What is the single most effective workflow, process, tool or form case managers are using today?

The most effective workflow we are currently using is our Readmission Risk Reduction program. As a specialty case manager, I work as part of a team to do intensive proactive discharge planning and collaboration with facilities, home care agencies, and physicians to assist and educate patients with the goal of preventing repeat admissions. We then follow the member with intensive communication and support and then transition to a long term case manager if needs continue past a month. While I miss the long term relationship with the patients, I like the intensive interactions and problem solving and the success we can achieve with this program.

Where did you grow up?

I grew up in Philadelphia, Penn., attended college and graduate school in Washington, D.C., and lived in the D.C. metropolitan area for a number of years afterward.

What college did you attend? Is there a moment from that time that stands out?

I attended The American University for nursing school, took art classes at the Corcoran School of Art, attended grad school at George Washington University in Washington, D.C. The time that most stands out while in college were the anti-war I demonstrations. Because our campus was private and essentially enclosed the police could not come on campus, but they shot tear gas over the buildings onto the quad. I worked as a volunteer for the Medical Committee for Human Rights during the demonstrations and was a first aid volunteer on campus and went out with a team to provide first aid in downtown D.C. and also worked in a free clinic in Georgetown.

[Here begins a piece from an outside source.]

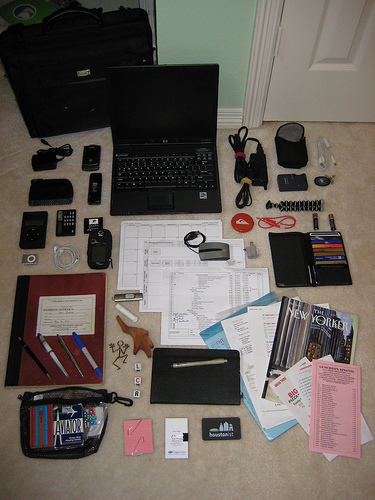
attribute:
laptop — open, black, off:
[97, 53, 233, 220]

Are you married? Do you have children?

I was married in Maryland, my son was born there, and we then returned to Pennsylvania after my divorce when he was small. My parents were involved in his care and I am now the caretaker for my 94-year-old father. My 30-year-old son is a senior software developer and architect for a technology company outside Annapolis, Md. Somehow I seem to have spent my life on the I-95 corridor!

What is your favorite hobby and how did it develop in your life?

While I would not call it a hobby, I am very involved with Mindfulness Meditation. I began with the Foundation Program at the Penn Program for Mindfulness several years ago, as a way to decrease stress. Since then I have progressed to having a daily meditation practice and continue to study with an ongoing group at the University of Pennsylvania. I still dabble in painting and drawing.

Is there a book you recently read or movie you saw that you would recommend?

I would recommend the book we used for my foundation program at Penn, Jon Kabat-Zinn’s “Full Catastrophe Living.” We do not recognize how great a role stress plays in our lives and that we have the opportunity to take the time to appreciate each moment while it lasts. No one ever knows what the future holds so it is most important to be aware of the present moment.